Les officiers sont ceux qui outre l'obligation de simples combattants, doivent encore être employés à la conduite des troupes, et à y maintenir l'ordre et la règle.

Les troupes sont formées de gens destinés à combattre à pied, et d'autres à combattre à cheval. On ne mêle pas confusément ces deux espèces de combattants. On fait combattre ensemble les gens de pied, de même que ceux de cheval ; on les partage en différents corps, appelés bataillons pour les premiers, et escadrons pour les seconds. Il y a des troupes qui combattent à pied et à cheval, suivant l'occasion ; voyez INFANTERIE, CAVALERIE, DRAGONS, ESCADRON, BATAILLON et EVOLUTION.

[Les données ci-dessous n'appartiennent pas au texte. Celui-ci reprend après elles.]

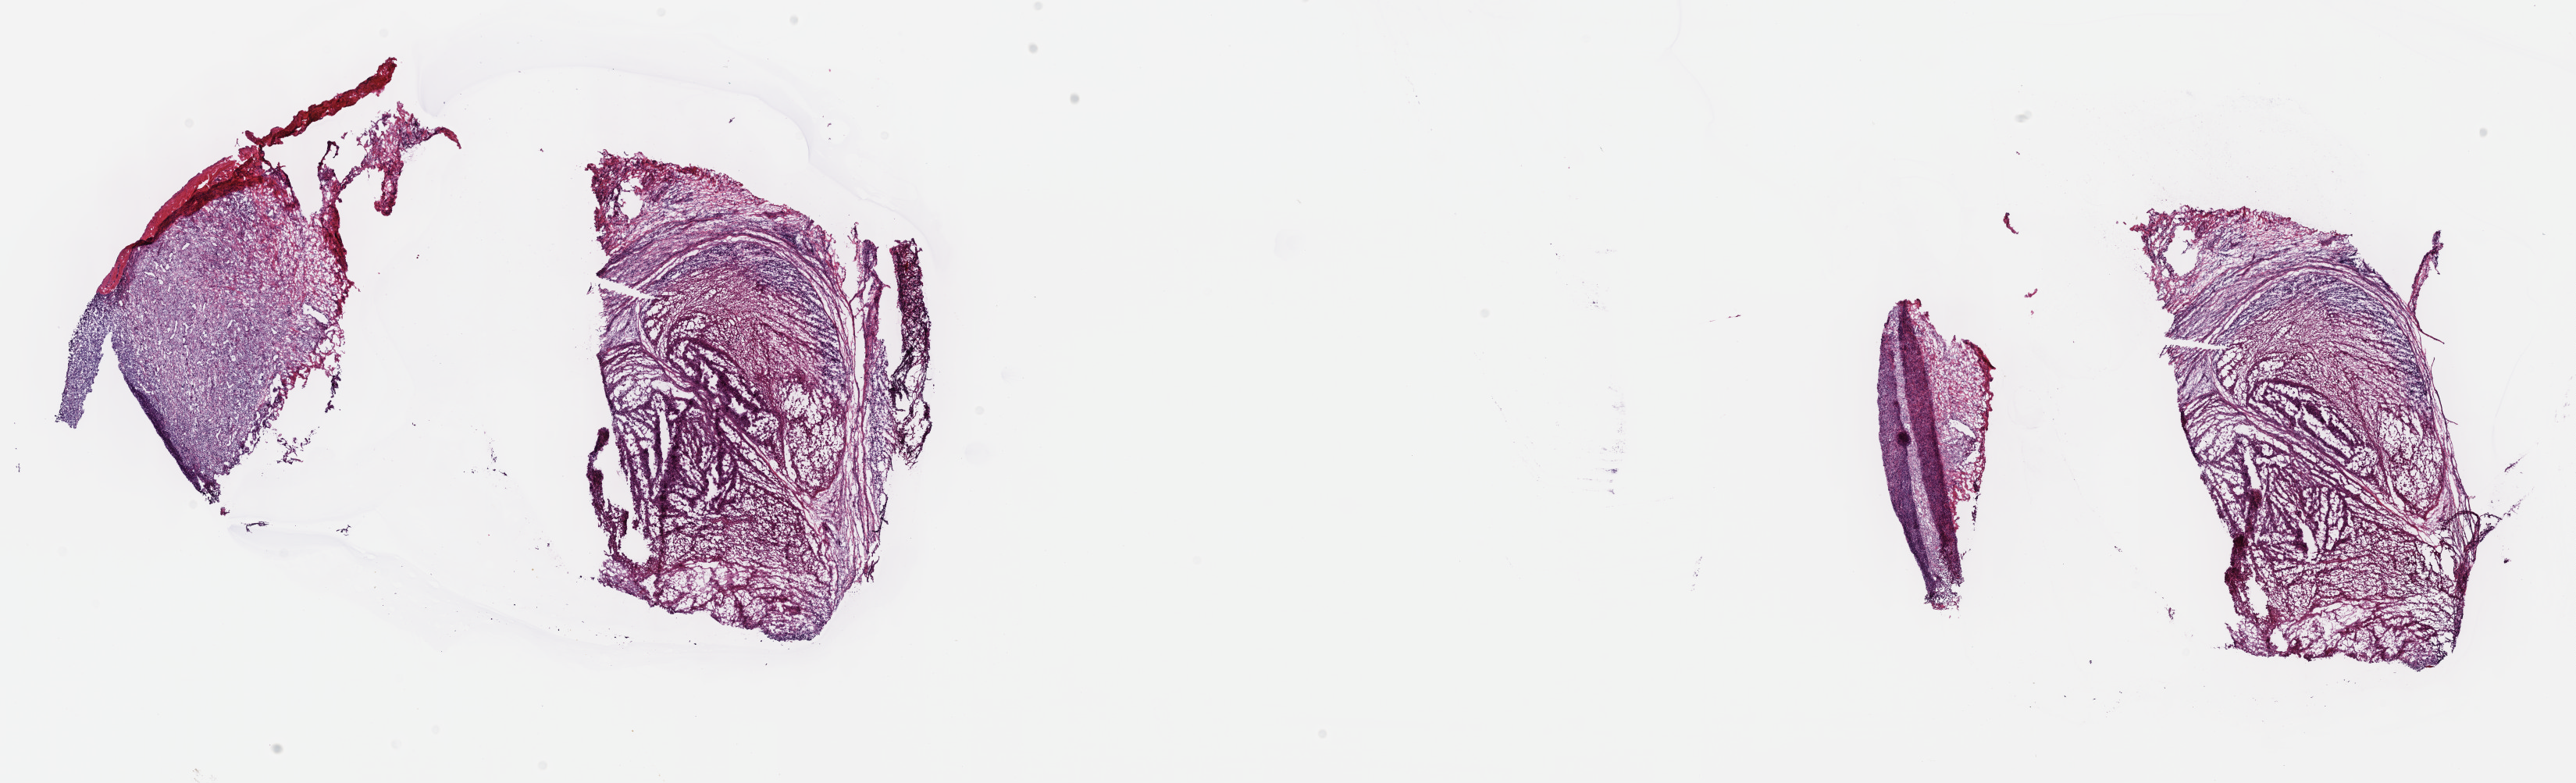
H&E-stained whole-slide image, shown as a low-resolution overview of the whole scanned area (about 26.7 x 8.1 mm); frozen section; sample: primary tumour, connective, subcutaneous and other soft tissues. Female, age 49 years at initial diagnosis. Slide review estimates, as recorded: tumour cells 90%, tumour nuclei 90%, normal cells 0%, stromal cells 10%, necrosis 0%. Inflammatory infiltration, as recorded: lymphocyte infiltration 0%, monocyte infiltration 0%, neutrophil infiltration 0%.
Diagnosis: Undifferentiated sarcoma (connective, subcutaneous and other soft tissues of lower limb and hip).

Outre les troupes de cavalerie et d'infanterie dont on vient de parler, il y a des troupes légères composées de l'une et l'autre espèce, dont l'objet est d'aller à la découverte, de roder continuellement autour de l'ennemi pour épier ses démarches, le harceler, etc. Ces troupes différent des autres en ce qu'elles ne sont pas, comme celles-ci, destinées à combattre en ligne.

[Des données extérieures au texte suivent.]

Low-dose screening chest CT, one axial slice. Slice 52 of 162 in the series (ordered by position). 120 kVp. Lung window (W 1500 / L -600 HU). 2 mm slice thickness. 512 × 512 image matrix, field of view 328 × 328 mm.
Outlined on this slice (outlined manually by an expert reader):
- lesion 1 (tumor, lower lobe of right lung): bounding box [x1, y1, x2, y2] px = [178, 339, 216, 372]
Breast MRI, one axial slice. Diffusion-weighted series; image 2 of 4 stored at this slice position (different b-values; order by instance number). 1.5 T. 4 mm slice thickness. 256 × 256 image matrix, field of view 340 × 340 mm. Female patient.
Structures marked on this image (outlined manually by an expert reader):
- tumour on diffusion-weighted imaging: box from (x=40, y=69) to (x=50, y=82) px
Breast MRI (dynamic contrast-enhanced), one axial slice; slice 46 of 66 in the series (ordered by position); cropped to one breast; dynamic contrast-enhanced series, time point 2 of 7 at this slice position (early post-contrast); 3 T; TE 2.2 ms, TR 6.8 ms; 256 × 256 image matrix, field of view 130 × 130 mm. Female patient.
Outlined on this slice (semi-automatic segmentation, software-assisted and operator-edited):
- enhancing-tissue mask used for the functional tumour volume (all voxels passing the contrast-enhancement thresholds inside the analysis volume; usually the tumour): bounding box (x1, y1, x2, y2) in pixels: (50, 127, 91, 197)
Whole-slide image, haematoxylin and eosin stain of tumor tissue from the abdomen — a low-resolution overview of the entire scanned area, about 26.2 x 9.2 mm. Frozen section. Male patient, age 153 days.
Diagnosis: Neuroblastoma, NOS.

Les troupes d'un état sont nationales ou étrangères. Il y a plusieurs inconvénients à en avoir un trop grand nombre d'étrangères ou d'auxiliaires dans les armées ; car outre qu'elles coutent plus que les nationales, elles sont plus difficiles à conduire, et bien plus difficiles à ramener lorsque l'esprit de sédition et de mutinerie s'y introduit. " Les premiers Romains, dit un auteur célèbre, ne mettaient point dans leurs armées un plus grand nombre de troupes auxiliaires que de romaines ; et quoique leurs alliés fussent proprement des sujets, ils ne voulaient point avoir pour sujets des peuples plus belliqueux qu'eux-mêmes. Mais dans les derniers temps non seulement ils n'observèrent pas cette proportion des troupes auxiliaires, mais même ils remplirent de soldats barbares les corps des troupes nationales, ce qui contribua beaucoup à leur décadence. " Voyez sur cette matière le commentaire sur Polybe de M. le chevalier Folard, tom. II. pag. 379. les réflexions militaires de M. le marquis de Santa-Cruz, tom. I. ch. XIe et suiv. etc.

Les troupes que chaque état entretient doivent être proportionnées à sa richesse et au nombre d'habitants qu'il contient, autrement il est difficîle de les entretenir longtemps.

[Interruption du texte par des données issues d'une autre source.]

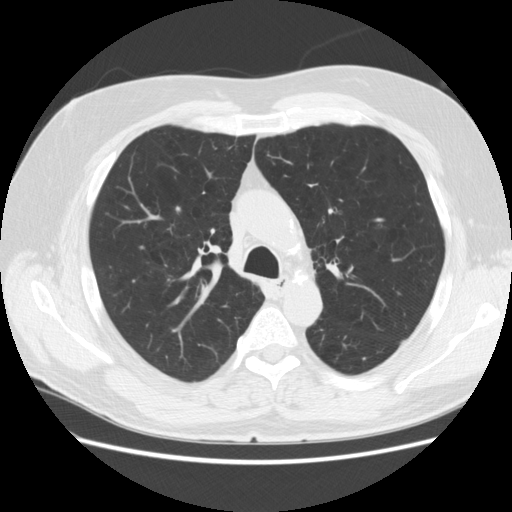
Axial slice from a low-dose chest CT screening exam. First (baseline) screen. Lung window (W 1500 / L -600 HU). 120 kVp. Slice 62 of 186 in the series. 512 × 512 image matrix. Male participant, aged 63 years at enrolment. Former smoker at enrolment.
- Lesion marked by an expert reader, bounding box (x1, y1, x2, y2) in pixels: (163, 198, 196, 224).
- Screening reader's record for this exam: no non-calcified nodule ≥4 mm recorded.
- Lung cancer was diagnosed 1085 days after this screen: adenocarcinoma, NOS, right upper lobe, stage IIA (AJCC 6th edition), 8 mm at pathology.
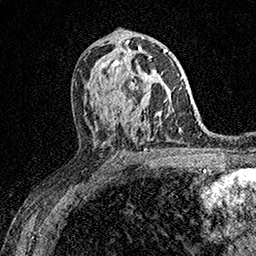
Breast MRI (dynamic contrast-enhanced), one axial slice. Position 91 of 158 along the scan axis. Cropped to one breast. Dynamic contrast-enhanced series, time point 2 of 7 at this slice position (early post-contrast). 1.5 T. TE 3.5 ms, TR 7.2 ms. 256 × 256 image matrix, field of view 165 × 165 mm. Female patient.
Structures marked on this image (semi-automatically segmented with operator editing):
- enhancing-tissue mask used for the functional tumour volume (all voxels passing the contrast-enhancement thresholds inside the analysis volume; usually the tumour): bounding box (x1, y1, x2, y2) in pixels: (126, 56, 151, 91)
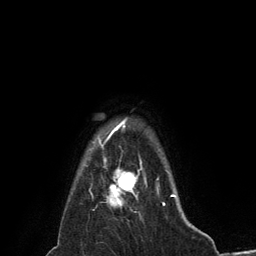
Breast MRI (dynamic contrast-enhanced), one axial slice; slice 118 of 134 in the series (ordered by position); cropped to one breast; dynamic contrast-enhanced series, time point 2 of 6 at this slice position (early post-contrast); 3 T; TE 2.8 ms, TR 7.3 ms; 1.2 mm slice thickness; 256 × 256 image matrix, field of view 180 × 180 mm. Female patient.
Outlined on this slice (semi-automatic segmentation, software-assisted and operator-edited):
- enhancing-tissue mask used for the functional tumour volume (all voxels passing the contrast-enhancement thresholds inside the analysis volume; usually the tumour): bounding box <100,144,146,205> (left, top, right, bottom; pixels)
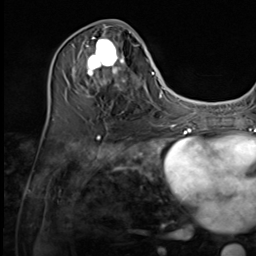
Breast MRI (dynamic contrast-enhanced), one axial slice. Position 27 of 64 along the scan axis. Cropped to one breast. Dynamic contrast-enhanced series, time point 2 of 9 at this slice position (early post-contrast). 3 T. TE 1.5 ms, TR 4.7 ms. 2.5 mm slice thickness. 256 × 256 image matrix, field of view 215 × 215 mm. Female patient.
Annotated regions visible in this slice (semi-automatically segmented with operator editing):
- enhancing-tissue mask used for the functional tumour volume (all voxels passing the contrast-enhancement thresholds inside the analysis volume; usually the tumour): box from (x=74, y=27) to (x=137, y=109) px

Suivant M. le président de Montesquieu, " une expérience continuelle a pu faire connaître en Europe, qu'un prince qui a un million de sujets, ne peut, sans se détruire lui-même, entretenir plus de dix mille hommes.

On doit, dit M. de Beausobre sur ce même sujet, établir une proportion entre la quantité de troupes à entretenir, et celle des citoyens que l'on a. Quoiqu'un prince puisse en ménager une partie par un supplément de troupes étrangères, ce supplément casuel ne doit pas le dispenser d'observer cette proportion dans son état : il doit regarder comme un gain de soulager les nationaux d'une partie des occasions qui peuvent en diminuer le nombre, sans cependant laisser perdre le goût des armes, et le point d'honneur de la nation. Les Carthaginois périrent pour avoir outré ce ménagement, et rendu leurs citoyens paresseux. Jusqu'à Auguste les Romains observèrent très-exactement la proportion entre les légions des citoyens et celles des alliés. Les empereurs ayant négligé cette proportion, elle fut perdue de vue et s'évanouit avec l'empire.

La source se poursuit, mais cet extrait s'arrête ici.